Exercise data:
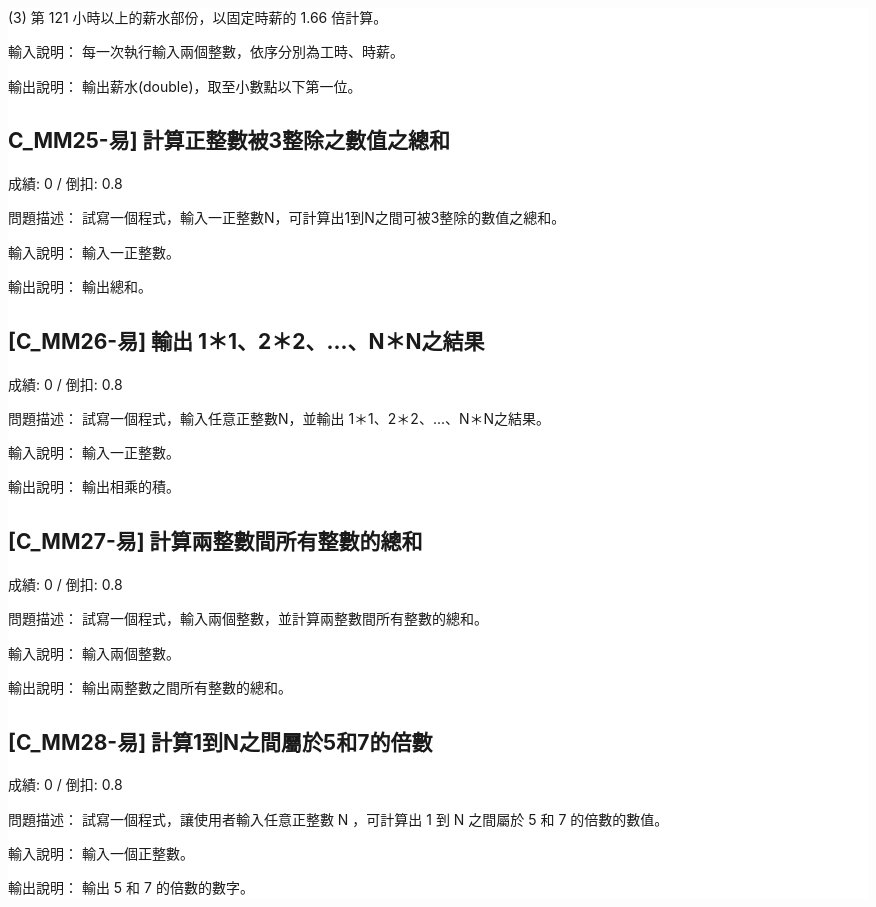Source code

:(3) 第 121 小時以上的薪水部份，以固定時薪的 1.66 倍計算。

輸入說明：
每一次執行輸入兩個整數，依序分別為工時、時薪。

輸出說明：
輸出薪水(double)，取至小數點以下第一位。

## C_MM25-易] 計算正整數被3整除之數值之總和
成績: 0 / 倒扣: 0.8

問題描述：
試寫一個程式，輸入一正整數N，可計算出1到N之間可被3整除的數值之總和。

輸入說明：
輸入一正整數。

輸出說明：
輸出總和。

## [C_MM26-易] 輸出 1＊1、2＊2、...、N＊N之結果
成績: 0 / 倒扣: 0.8

問題描述：
試寫一個程式，輸入任意正整數N，並輸出 1＊1、2＊2、...、N＊N之結果。

輸入說明：
輸入一正整數。

輸出說明：
輸出相乘的積。

## [C_MM27-易] 計算兩整數間所有整數的總和
成績: 0 / 倒扣: 0.8

問題描述：
試寫一個程式，輸入兩個整數，並計算兩整數間所有整數的總和。

輸入說明：
輸入兩個整數。

輸出說明：
輸出兩整數之間所有整數的總和。

## [C_MM28-易] 計算1到N之間屬於5和7的倍數
成績: 0 / 倒扣: 0.8

問題描述：
試寫一個程式，讓使用者輸入任意正整數 N ，可計算出 1 到 N 之間屬於 5 和 7 的倍數的數值。

輸入說明：
輸入一個正整數。

輸出說明：
輸出 5 和 7 的倍數的數字。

How to complete this task: Which lines run from the one containing "試寫一個程式，輸入兩個整數，並計算兩整數間所有整數的總和。" to the end of the records? Transcribe exactly those, both ends included.

Task result:
試寫一個程式，輸入兩個整數，並計算兩整數間所有整數的總和。

輸入說明：
輸入兩個整數。

輸出說明：
輸出兩整數之間所有整數的總和。

## [C_MM28-易] 計算1到N之間屬於5和7的倍數
成績: 0 / 倒扣: 0.8

問題描述：
試寫一個程式，讓使用者輸入任意正整數 N ，可計算出 1 到 N 之間屬於 5 和 7 的倍數的數值。

輸入說明：
輸入一個正整數。

輸出說明：
輸出 5 和 7 的倍數的數字。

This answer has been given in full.